Leider hält so ein schöner Moment der Stimmung nicht all zu lange an...da sollte die Cam. immer in der Nähe sein...
..upps, du hast ja auch ne 16er PLZ_


----------



## Goldkäferchen (9. Apr. 2014)

Hallo, Gunnar
[_..upps, du hast ja auch ne 16er PLZ_[/QUOTE]
Ja, willkommen im Club, bin nur etwas näher dran an Berlin. (OHV)
LG
Goldkäferchen


----------



## mitch (10. Apr. 2014)

Hallo Gunnar,

du hast mal wieder ne tolle Stimmung eingefangen, da macht es dann bestimmt richtig Freude so ein schönes Fleckchen vor der Haustüre zu haben


----------



## mitch (10. Apr. 2014)

... hier hab ich auch noch ein paar Bilder der letzten 3 Wochen


----------



## Justus1 (24. Apr. 2014)

wow klasse Bilder, was hast du für eine Camera mitch?


----------



## mitch (24. Apr. 2014)

Hallo Justus,

Nikon D90, meistens hab ich dann das AF S nikor 28-300 drauf

zum panorama stichen nehme ich Microsoft Research Image Composite Editor (ICE)


----------



## mitch (22. Mai 2014)

... neulich, aus dem Dachfenster


----------



## Geisy (10. Juni 2014)

von gestern Abend......


----------



## Sternenstaub (10. Juni 2014)

Hallo Norbert,
da ist dir ein Hammerbild gelungen ich bin hin und weg SUPER!!!!!!!!!!

LG Geli


----------



## mitch (10. Juni 2014)

hi Norbert,  klasse Bild


und heut war es bei uns

kurz davor
 

und dann die Blitze, die sich immer nicht fotografieren lassen wollen


----------



## Geisy (13. Juni 2014)

So war es gestern..


----------



## Gunnar (17. Juli 2014)

...konnte gestern abend auf dem UnterSee in Kyritz beim angeln diesen tollen Sonnenuntergang beobachten...leider nur mit nem Smartphone aufgenommen


----------



## seppl (17. Juli 2014)

Bild vom 13.07.2014 , schaut aus als käme ein Gewitter, hatte sich aber wieder verzogen. Grüße Marion


----------



## Wie_der_Eisbaer (24. Juli 2014)

Gestern Abend, 21:15 Blick über das Kinzigtal
      

Leider nur das Smartphone dabei gehabt...

Viele Grüße, Knut


----------



## Annett (11. Aug. 2014)

Hallo,

dieser Sonnenuntergang ist zwar schon etwas über 2 Monate alt, aber beim Sichten der Bilder war ich plötzlich wieder vor Ort... irgendwie. 
 

Ich denke, damit habe ich endlich DEN Sonnenuntergang festgehalten, der seit vielen Jahren als großes Bild über unser Sofa soll.


----------



## DbSam (13. Okt. 2014)

Hallo zusammen,

ich hätte da auch ein paar 'Sönnlein Brillant' beizusteuern:
       

Gruß Carsten


----------



## Digicat (13. Okt. 2014)

Sehr sehr schöne Sonnenuntergänge bzw. Aufgänge ...
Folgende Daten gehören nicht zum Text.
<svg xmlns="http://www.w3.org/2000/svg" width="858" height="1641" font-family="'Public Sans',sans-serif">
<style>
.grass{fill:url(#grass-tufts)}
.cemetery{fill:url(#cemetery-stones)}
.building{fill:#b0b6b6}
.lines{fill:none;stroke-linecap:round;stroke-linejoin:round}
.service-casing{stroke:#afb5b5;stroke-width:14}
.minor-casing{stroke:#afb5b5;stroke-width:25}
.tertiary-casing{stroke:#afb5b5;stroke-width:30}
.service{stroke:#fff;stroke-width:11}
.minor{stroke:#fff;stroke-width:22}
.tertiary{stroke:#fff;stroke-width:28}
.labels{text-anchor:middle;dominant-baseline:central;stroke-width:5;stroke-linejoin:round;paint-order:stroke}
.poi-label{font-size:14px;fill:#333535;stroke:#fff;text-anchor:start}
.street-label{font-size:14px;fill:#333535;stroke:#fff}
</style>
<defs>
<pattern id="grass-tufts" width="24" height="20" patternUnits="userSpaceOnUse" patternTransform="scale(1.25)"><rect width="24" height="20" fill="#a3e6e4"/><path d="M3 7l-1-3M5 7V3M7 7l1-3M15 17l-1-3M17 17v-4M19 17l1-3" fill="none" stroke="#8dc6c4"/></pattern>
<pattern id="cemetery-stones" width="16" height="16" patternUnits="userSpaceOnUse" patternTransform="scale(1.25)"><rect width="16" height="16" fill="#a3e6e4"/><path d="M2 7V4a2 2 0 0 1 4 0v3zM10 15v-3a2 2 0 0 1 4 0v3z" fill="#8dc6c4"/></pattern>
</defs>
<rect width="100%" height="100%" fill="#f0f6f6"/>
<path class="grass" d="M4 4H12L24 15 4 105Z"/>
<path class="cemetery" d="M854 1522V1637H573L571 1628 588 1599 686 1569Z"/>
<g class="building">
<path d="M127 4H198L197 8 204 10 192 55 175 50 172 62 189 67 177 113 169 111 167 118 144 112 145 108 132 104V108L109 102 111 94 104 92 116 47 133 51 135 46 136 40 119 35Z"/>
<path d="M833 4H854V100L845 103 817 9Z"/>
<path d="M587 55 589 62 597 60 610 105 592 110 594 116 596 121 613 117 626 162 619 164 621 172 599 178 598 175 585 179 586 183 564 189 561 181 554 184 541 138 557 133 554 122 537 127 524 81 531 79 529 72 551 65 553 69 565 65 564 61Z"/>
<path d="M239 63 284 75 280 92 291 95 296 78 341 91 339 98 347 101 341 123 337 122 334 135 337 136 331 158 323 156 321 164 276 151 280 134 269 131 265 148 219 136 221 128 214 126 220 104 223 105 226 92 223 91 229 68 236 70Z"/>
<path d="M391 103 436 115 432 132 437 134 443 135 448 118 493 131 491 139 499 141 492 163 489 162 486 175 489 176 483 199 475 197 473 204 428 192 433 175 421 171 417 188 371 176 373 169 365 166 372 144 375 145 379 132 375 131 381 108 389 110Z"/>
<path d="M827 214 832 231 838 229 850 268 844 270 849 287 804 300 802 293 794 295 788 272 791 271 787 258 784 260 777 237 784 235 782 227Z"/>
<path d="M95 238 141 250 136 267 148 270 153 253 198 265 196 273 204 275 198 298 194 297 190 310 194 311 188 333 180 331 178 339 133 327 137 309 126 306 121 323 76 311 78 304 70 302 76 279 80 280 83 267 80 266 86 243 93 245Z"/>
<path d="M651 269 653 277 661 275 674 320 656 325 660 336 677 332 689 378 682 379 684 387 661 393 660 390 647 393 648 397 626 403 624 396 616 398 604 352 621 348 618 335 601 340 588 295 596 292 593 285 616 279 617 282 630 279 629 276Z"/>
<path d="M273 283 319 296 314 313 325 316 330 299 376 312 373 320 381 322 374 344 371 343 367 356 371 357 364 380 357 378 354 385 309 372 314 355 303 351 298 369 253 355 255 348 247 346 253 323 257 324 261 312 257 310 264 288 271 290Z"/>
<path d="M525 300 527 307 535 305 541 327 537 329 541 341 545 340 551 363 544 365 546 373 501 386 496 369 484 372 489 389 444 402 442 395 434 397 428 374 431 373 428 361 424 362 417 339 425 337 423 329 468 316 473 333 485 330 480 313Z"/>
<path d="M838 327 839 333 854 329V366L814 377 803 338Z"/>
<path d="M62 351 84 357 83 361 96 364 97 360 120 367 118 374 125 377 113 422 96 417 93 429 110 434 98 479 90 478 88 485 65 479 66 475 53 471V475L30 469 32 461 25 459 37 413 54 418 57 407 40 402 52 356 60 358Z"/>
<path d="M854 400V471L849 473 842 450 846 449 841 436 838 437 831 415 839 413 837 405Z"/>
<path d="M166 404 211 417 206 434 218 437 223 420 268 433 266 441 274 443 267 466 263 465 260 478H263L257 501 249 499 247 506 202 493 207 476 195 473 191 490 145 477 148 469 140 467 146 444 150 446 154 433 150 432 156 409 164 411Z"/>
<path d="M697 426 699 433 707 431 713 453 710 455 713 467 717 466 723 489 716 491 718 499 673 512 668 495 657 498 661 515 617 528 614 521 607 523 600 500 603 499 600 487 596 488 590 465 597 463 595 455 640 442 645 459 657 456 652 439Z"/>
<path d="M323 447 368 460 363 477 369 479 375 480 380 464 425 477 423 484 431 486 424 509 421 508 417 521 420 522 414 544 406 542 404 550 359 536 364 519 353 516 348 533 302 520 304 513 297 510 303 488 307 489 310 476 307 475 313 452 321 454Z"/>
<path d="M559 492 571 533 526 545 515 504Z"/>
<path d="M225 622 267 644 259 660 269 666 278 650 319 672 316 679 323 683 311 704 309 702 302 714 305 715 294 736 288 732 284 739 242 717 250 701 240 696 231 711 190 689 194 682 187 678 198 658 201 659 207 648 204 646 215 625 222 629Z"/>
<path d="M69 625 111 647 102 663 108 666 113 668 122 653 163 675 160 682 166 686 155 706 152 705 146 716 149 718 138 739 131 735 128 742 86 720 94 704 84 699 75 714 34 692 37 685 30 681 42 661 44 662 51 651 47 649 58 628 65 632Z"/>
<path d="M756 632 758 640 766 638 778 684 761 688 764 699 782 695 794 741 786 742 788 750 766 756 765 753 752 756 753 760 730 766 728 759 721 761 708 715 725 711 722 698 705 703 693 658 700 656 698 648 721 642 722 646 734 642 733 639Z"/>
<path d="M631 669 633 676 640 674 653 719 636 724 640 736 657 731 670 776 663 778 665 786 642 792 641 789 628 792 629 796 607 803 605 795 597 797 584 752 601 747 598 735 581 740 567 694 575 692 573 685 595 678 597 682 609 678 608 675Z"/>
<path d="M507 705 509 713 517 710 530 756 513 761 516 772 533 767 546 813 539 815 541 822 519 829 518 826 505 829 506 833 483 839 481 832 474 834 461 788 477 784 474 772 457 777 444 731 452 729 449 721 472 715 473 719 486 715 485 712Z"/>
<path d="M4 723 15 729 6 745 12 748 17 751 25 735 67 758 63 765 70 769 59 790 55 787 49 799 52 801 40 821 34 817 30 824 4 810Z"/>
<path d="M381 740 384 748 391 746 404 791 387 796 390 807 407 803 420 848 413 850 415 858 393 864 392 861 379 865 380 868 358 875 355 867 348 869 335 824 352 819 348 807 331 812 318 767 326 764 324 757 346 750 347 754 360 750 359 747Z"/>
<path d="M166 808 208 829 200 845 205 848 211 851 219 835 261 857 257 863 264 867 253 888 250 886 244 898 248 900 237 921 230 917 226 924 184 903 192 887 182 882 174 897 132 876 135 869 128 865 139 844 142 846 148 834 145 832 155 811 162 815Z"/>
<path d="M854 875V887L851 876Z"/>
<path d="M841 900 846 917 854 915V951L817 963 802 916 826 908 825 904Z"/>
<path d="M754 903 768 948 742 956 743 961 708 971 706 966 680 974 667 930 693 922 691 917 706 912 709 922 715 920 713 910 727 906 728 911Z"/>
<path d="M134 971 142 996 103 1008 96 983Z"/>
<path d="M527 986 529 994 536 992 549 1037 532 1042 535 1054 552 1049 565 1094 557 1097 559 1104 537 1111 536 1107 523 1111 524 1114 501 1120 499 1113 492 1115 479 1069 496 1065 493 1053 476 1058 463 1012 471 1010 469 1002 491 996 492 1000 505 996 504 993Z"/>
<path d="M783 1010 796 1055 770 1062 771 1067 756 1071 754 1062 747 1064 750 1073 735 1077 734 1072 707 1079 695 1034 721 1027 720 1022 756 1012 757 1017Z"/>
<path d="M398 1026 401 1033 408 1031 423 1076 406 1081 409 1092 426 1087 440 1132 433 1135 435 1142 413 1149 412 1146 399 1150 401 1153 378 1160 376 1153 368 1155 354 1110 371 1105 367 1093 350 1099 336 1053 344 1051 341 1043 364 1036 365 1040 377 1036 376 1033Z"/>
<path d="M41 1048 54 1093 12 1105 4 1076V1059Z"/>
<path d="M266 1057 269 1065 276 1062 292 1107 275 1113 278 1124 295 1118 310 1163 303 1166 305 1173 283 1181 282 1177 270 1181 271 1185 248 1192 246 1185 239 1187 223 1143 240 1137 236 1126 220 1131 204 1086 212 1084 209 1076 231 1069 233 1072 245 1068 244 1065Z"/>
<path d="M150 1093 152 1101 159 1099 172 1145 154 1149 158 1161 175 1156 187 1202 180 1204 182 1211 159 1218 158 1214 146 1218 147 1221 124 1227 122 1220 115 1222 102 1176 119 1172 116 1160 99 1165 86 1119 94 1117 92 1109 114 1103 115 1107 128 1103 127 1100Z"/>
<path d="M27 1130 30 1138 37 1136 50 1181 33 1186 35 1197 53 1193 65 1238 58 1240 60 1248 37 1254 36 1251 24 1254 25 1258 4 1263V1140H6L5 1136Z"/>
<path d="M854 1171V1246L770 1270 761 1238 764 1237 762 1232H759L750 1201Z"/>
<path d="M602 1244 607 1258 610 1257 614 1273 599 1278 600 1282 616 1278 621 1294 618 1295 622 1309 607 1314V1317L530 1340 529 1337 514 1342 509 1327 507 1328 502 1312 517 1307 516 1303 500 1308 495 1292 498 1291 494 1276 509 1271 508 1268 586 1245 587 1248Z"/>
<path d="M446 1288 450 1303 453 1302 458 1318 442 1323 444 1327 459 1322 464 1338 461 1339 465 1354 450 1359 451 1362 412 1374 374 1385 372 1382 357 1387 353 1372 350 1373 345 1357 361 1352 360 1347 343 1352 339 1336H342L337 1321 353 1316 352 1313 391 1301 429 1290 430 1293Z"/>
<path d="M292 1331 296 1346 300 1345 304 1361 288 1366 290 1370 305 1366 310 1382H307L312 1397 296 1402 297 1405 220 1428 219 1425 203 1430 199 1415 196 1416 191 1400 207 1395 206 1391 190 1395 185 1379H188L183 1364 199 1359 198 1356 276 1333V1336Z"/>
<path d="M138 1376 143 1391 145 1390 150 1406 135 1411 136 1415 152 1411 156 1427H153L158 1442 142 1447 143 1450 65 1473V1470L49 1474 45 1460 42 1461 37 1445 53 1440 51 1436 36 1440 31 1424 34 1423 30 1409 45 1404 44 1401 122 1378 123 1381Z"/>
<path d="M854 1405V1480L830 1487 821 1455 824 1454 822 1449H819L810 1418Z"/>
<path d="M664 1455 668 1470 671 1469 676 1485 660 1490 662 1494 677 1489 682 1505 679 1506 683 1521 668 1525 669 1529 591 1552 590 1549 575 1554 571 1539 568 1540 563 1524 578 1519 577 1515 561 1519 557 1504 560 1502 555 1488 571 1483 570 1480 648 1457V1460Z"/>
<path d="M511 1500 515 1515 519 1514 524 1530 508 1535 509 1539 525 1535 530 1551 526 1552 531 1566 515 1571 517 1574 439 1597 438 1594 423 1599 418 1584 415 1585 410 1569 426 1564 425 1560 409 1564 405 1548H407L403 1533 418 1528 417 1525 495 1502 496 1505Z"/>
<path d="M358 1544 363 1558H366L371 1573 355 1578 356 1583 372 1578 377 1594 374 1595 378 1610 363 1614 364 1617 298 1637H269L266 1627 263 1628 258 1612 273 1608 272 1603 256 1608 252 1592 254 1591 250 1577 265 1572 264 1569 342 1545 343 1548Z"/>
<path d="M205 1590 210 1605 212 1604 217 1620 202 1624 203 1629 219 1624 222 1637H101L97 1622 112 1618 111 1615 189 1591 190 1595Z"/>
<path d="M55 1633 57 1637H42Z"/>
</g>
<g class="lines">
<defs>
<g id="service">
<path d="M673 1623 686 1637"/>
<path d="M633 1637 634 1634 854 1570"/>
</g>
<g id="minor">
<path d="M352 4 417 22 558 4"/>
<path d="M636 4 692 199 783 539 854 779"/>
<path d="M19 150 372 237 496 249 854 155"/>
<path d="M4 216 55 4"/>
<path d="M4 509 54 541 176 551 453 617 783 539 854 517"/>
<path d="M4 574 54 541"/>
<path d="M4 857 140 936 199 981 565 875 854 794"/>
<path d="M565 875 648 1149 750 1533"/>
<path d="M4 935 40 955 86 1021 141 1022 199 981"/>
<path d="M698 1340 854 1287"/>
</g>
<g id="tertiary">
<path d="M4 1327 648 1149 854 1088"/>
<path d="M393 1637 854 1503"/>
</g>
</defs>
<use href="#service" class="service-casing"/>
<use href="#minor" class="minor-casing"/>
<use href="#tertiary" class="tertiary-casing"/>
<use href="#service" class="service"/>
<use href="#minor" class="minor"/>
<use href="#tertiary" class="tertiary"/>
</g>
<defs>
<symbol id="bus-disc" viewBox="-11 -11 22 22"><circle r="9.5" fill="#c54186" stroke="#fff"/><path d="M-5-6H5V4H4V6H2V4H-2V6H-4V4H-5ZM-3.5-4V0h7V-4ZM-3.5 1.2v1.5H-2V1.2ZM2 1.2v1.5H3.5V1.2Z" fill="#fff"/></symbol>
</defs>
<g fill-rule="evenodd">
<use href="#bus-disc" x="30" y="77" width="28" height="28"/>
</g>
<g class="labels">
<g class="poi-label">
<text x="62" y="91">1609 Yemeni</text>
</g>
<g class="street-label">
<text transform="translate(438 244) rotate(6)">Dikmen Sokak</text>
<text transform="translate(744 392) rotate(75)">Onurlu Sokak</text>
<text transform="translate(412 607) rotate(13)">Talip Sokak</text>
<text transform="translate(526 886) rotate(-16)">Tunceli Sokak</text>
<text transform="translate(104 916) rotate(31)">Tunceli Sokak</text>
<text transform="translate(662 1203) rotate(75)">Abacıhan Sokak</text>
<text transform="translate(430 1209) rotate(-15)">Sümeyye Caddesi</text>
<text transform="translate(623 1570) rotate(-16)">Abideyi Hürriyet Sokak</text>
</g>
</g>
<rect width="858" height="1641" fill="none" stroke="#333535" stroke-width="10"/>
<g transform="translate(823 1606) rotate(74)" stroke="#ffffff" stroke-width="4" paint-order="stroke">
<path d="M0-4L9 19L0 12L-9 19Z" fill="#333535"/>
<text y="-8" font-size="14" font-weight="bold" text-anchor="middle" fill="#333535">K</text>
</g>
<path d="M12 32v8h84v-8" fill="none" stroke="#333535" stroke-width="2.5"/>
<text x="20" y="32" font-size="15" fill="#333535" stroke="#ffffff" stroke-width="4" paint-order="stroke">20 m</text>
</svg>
@ Annett: Gewaltig ... würde ich mir auch an die Wand hängen.

@ Carsten: Fantastische Stimmungsbilder

Liebe Grüße
Helmut


----------



## Gartenteichumbauer (13. Okt. 2014)

Yes Annett und Carsten,

geht Bilderrahmen kaufen und ne Tüte Nägel.


----------



## troll20 (13. Okt. 2014)

Von gerade ebend, leider wie immer nur mit dem Handy. 
  
  
LG René


----------



## DbSam (13. Okt. 2014)

Hallo Rene,

sieht ja aus wie ein Flächenbrand.  
Schade, dass Du keine Kamera dabei hattest.


Gruß Carsten


----------



## mitch (13. Okt. 2014)

Schön das Ihr das Thema mal wieder hervorgekramt habt , die Farben waren heute einfach mal wieder klasse

@ Carsten: na da hast du echt super Bilder gemacht - und Spaß macht es ja auch
@ René: leider sind die Farben vom 'Mobile' ned so kräftig, aber wenn man den So-Untergang heute gesehen hat kann man die Farben erahnen


----------



## Digicat (13. Okt. 2014)

Servus Mitch

Boahhh ... das erste ist der Überhammer 

Liebe Grüße
Helmut


----------



## DbSam (13. Okt. 2014)

Hallo Mitch,

ja, es macht Spaß. 
Und Dein erstes Bild von eben finde ich auch hammerhart - Klasse. 


Gruß Carsten


----------



## Petta (15. Okt. 2014)

Abendstimmung in Bremerhaven am Weserdeich


----------



## Tanny (28. Okt. 2014)

Leider ist meine Fototechnik mehr, als bescheiden, aber der Sonnenuntergang heute 
war so gigantisch schön, dass ich trotzdem versucht habe, ihn fotografisch festzuhalten:


----------



## Annett (28. Okt. 2014)

... ist leider nicht mehr ganz taufrisch, aber die Stimmung war einfach wunderbar friedlich.


----------



## mitch (3. Nov. 2014)

Hallo,
hier sind mal ein paar Sonnenuntergänge (panoramabilder) der letzten 14 Tage


----------



## mitch (25. Nov. 2014)

Das letzte WOE war hier mal wieder gutes Untergangswetter


----------



## mani2 (8. Dez. 2014)

Sind ein paar Aufnahmen von Anfang November,bin da mit Kollegen derzeit öfters auf Achse.
An den Abend war es recht klar bis zum Horizont runter und so hat sich ein eher selten zu beobachtender Effekt gezeigt.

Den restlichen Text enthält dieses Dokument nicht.